Extracted page text data
▬▬▬▬▬▬
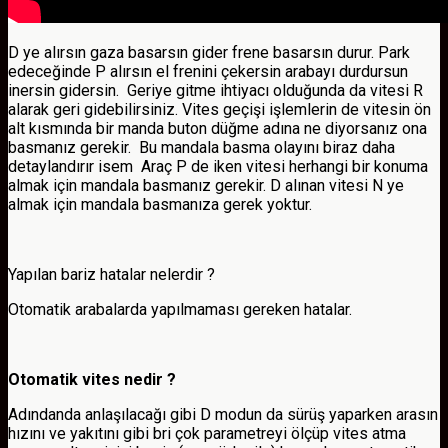
D ye alırsın gaza basarsın gider frene basarsın durur. Park
edeceğinde P alırsın el frenini çekersin arabayı durdursun
inersin gidersin. Geriye gitme ihtiyacı olduğunda da vitesi R
alarak geri gidebilirsiniz. Vites geçişi işlemlerin de vitesin ön
alt kısmında bir manda buton düğme adına ne diyorsanız ona
basmanız gerekir. Bu mandala basma olayını biraz daha
detaylandırır isem Araç P de iken vitesi herhangi bir konuma
almak için mandala basmanız gerekir. D alınan vitesi N ye
almak için mandala basmanıza gerek yoktur.
Yapılan bariz hatalar nelerdir ?
Otomatik arabalarda yapılmaması gereken hatalar.
Otomatik vites nedir ?
Adındanda anlaşılacağı gibi D modun da sürüş yaparken arasın
hızını ve yakıtını gibi bri çok parametreyi ölçüp vites atma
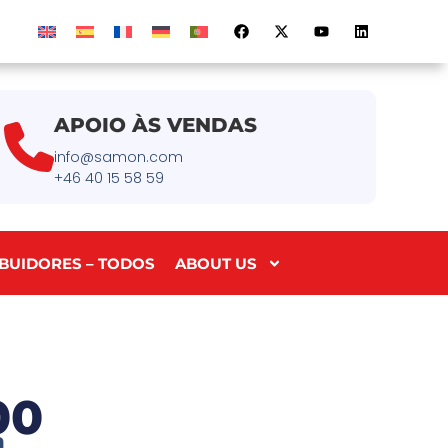
APOIO ÀS VENDAS
info@samon.com
+46 40 15 58 59
IBUIDORES – TODOS
ABOUT US
00
a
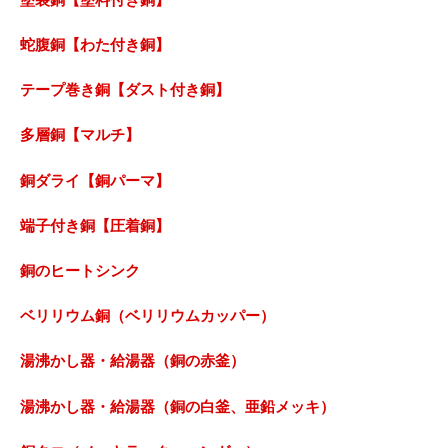
蛇腹銅【わた付き銅】
テープ巻き銅【ダスト付き銅】
多層銅【マルチ】
銅ダライ【銅パーマ】
端子付き銅【圧着銅】
銅のヒートシンク
ベリリウム銅（ベリリウムカッパー）
湯沸かし器・給湯器（銅の赤釜）
湯沸かし器・給湯器（銅の白釜、亜鉛メッキ）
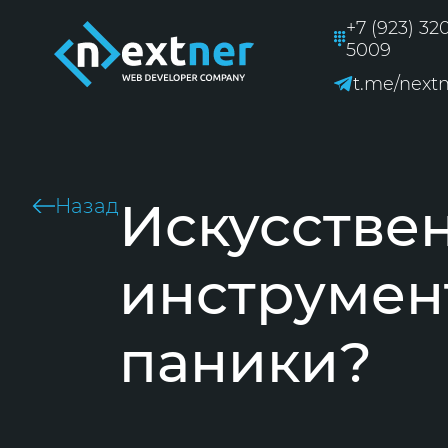
+7 (923) 32
5009
t.me/next
Искусствен
Назад
инструмен
паники?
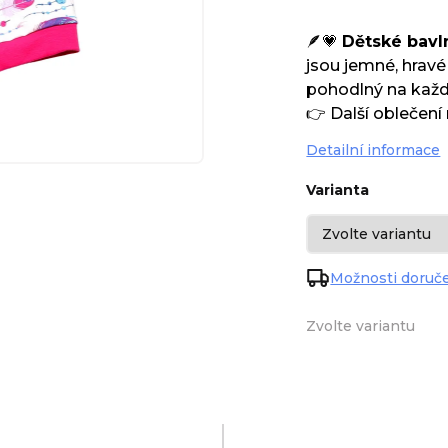
🪶💗
Dětské bavl
jsou jemné, hravé 
pohodlný na každ
👉 Další oblečení
Detailní informace
Varianta
Možnosti doruč
Zvolte variantu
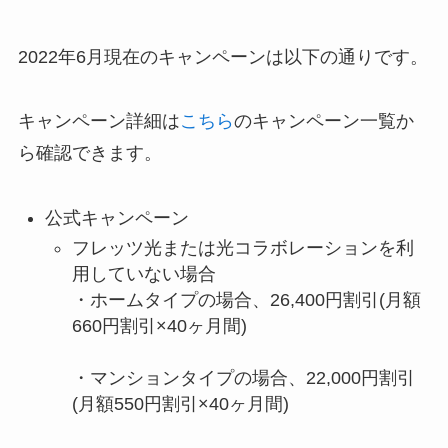
2022年6月現在のキャンペーンは以下の通りです。
キャンペーン詳細は
こちら
のキャンペーン一覧か
ら確認できます。
公式キャンペーン
フレッツ光または光コラボレーションを利
用していない場合
・ホームタイプの場合、26,400円割引(月額
660円割引×40ヶ月間)
・マンションタイプの場合、22,000円割引
(月額550円割引×40ヶ月間)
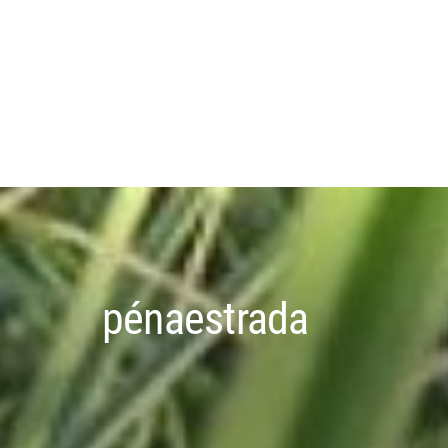
pénaestrada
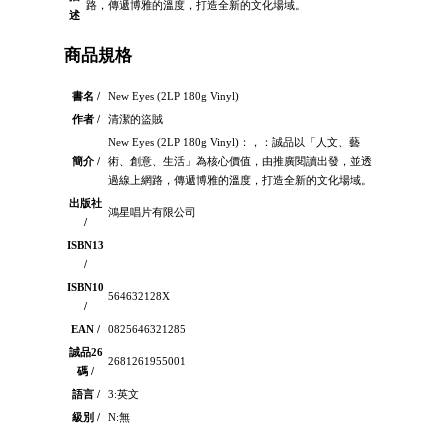
路，傳遞博雅的溫度，打造全新的文化場域。
述
商品規格
書名 /
New Eyes (2LP 180g Vinyl)
作者 /
清潔的盜賊
New Eyes (2LP 180g Vinyl)：，：誠品以「人文、藝
簡介 /
術、創意、生活」為核心價值，由推廣閱讀出發，並透
過線上網路，傳遞博雅的溫度，打造全新的文化場域。
出版社
鴻星唱片有限公司
/
ISBN13
/
ISBN10
564632128X
/
EAN /
0825646321285
誠品26
2681261955001
碼 /
語言 /
3:英文
級別 /
N:無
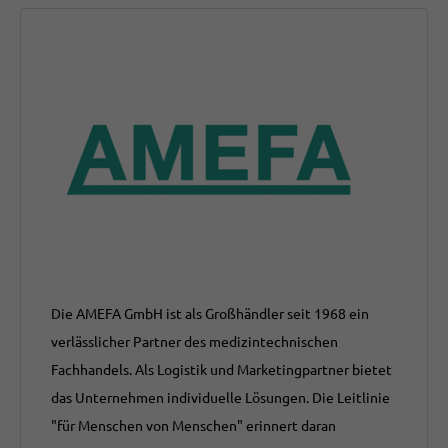
Die AMEFA GmbH ist als Großhändler seit 1968 ein
verlässlicher Partner des medizintechnischen
Fachhandels. Als Logistik und Marketingpartner bietet
das Unternehmen individuelle Lösungen. Die Leitlinie
"für Menschen von Menschen" erinnert daran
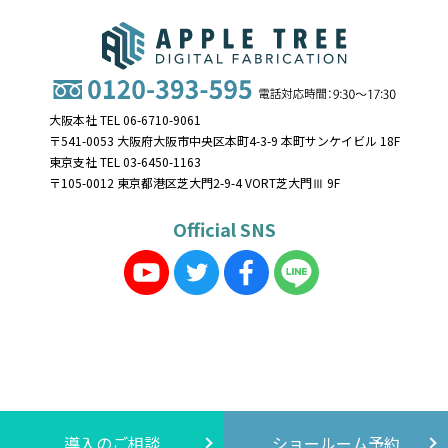
大阪本社 TEL 06-6710-9061
〒541-0053 大阪府大阪市中央区本町4-3-9 本町サンケイビル 18F
東京支社 TEL 03-6450-1163
〒105-0012 東京都港区芝大門2-9-4 VORT芝大門Ⅲ 9F
Official SNS
導入のご相談
ショールーム予約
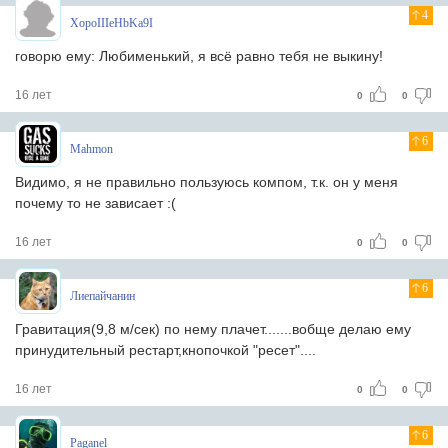
4
XopoIIIeHbKa9I
говорю ему: Любименький, я всё равно тебя не выкину!
16 лет
0
0
6
Mahmon
Видимо, я не правильно пользуюсь компом, т.к. он у меня
почему то не зависает :(
16 лет
0
0
6
Лиепайчанин
Гравитация(9,8 м/сек) по нему плачет.......вобще делаю ему
принудительный рестарт,кнопочкой "ресет"....
16 лет
0
0
6
Paganel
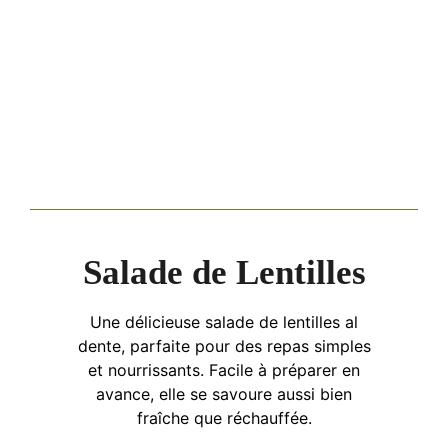
Salade de Lentilles
Une délicieuse salade de lentilles al
dente, parfaite pour des repas simples
et nourrissants. Facile à préparer en
avance, elle se savoure aussi bien
fraîche que réchauffée.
▬▬▬▬▬▬
Required work: What is needed is an exact reprint of every entry, pictures excluded.

Solution below:
D ye alırsın gaza basarsın gider frene basarsın durur. Park
edeceğinde P alırsın el frenini çekersin arabayı durdursun
inersin gidersin. Geriye gitme ihtiyacı olduğunda da vitesi R
alarak geri gidebilirsiniz. Vites geçişi işlemlerin de vitesin ön
alt kısmında bir manda buton düğme adına ne diyorsanız ona
basmanız gerekir. Bu mandala basma olayını biraz daha
detaylandırır isem Araç P de iken vitesi herhangi bir konuma
almak için mandala basmanız gerekir. D alınan vitesi N ye
almak için mandala basmanıza gerek yoktur.
Yapılan bariz hatalar nelerdir ?
Otomatik arabalarda yapılmaması gereken hatalar.
Otomatik vites nedir ?
Adındanda anlaşılacağı gibi D modun da sürüş yaparken arasın
hızını ve yakıtını gibi bri çok parametreyi ölçüp vites atma
APOIO ÀS VENDAS
info@samon.com
+46 40 15 58 59
IBUIDORES – TODOS
ABOUT US
00
a
蛇腹銅【わた付き銅】
テープ巻き銅【ダスト付き銅】
多層銅【マルチ】
銅ダライ【銅パーマ】
端子付き銅【圧着銅】
銅のヒートシンク
ベリリウム銅（ベリリウムカッパー）
湯沸かし器・給湯器（銅の赤釜）
湯沸かし器・給湯器（銅の白釜、亜鉛メッキ）
+7 (923) 32
5009
t.me/next
Искусствен
Назад
инструмен
паники?
🪶💗
Dětské bavl
jsou jemné, hravé 
pohodlný na každ
👉 Další oblečení
Detailní informace
Varianta
Možnosti doruč
Zvolte variantu
2022年6月現在のキャンペーンは以下の通りです。
キャンペーン詳細は
こちら
のキャンペーン一覧か
ら確認できます。
公式キャンペーン
フレッツ光または光コラボレーションを利
用していない場合
・ホームタイプの場合、26,400円割引(月額
660円割引×40ヶ月間)
・マンションタイプの場合、22,000円割引
(月額550円割引×40ヶ月間)
pénaestrada
路，傳遞博雅的溫度，打造全新的文化場域。
述
商品規格
書名 /
New Eyes (2LP 180g Vinyl)
作者 /
清潔的盜賊
New Eyes (2LP 180g Vinyl)：，：誠品以「人文、藝
簡介 /
術、創意、生活」為核心價值，由推廣閱讀出發，並透
過線上網路，傳遞博雅的溫度，打造全新的文化場域。
出版社
鴻星唱片有限公司
/
ISBN13
/
ISBN10
564632128X
/
EAN /
0825646321285
誠品26
2681261955001
碼 /
語言 /
3:英文
級別 /
N:無
Die AMEFA GmbH ist als Großhändler seit 1968 ein
verlässlicher Partner des medizintechnischen
Fachhandels. Als Logistik und Marketingpartner bietet
das Unternehmen individuelle Lösungen. Die Leitlinie
"für Menschen von Menschen" erinnert daran
大阪本社 TEL 06-6710-9061
〒541-0053 大阪府大阪市中央区本町4-3-9 本町サンケイビル 18F
東京支社 TEL 03-6450-1163
〒105-0012 東京都港区芝大門2-9-4 VORT芝大門Ⅲ 9F
Official SNS
導入のご相談
ショールーム予約
4
XopoIIIeHbKa9I
говорю ему: Любименький, я всё равно тебя не выкину!
16 лет
0
0
6
Mahmon
Видимо, я не правильно пользуюсь компом, т.к. он у меня
почему то не зависает :(
16 лет
0
0
6
Лиепайчанин
Гравитация(9,8 м/сек) по нему плачет.......вобще делаю ему
принудительный рестарт,кнопочкой "ресет"....
16 лет
0
0
6
Paganel
Salade de Lentilles
Une délicieuse salade de lentilles al
dente, parfaite pour des repas simples
et nourrissants. Facile à préparer en
avance, elle se savoure aussi bien
fraîche que réchauffée.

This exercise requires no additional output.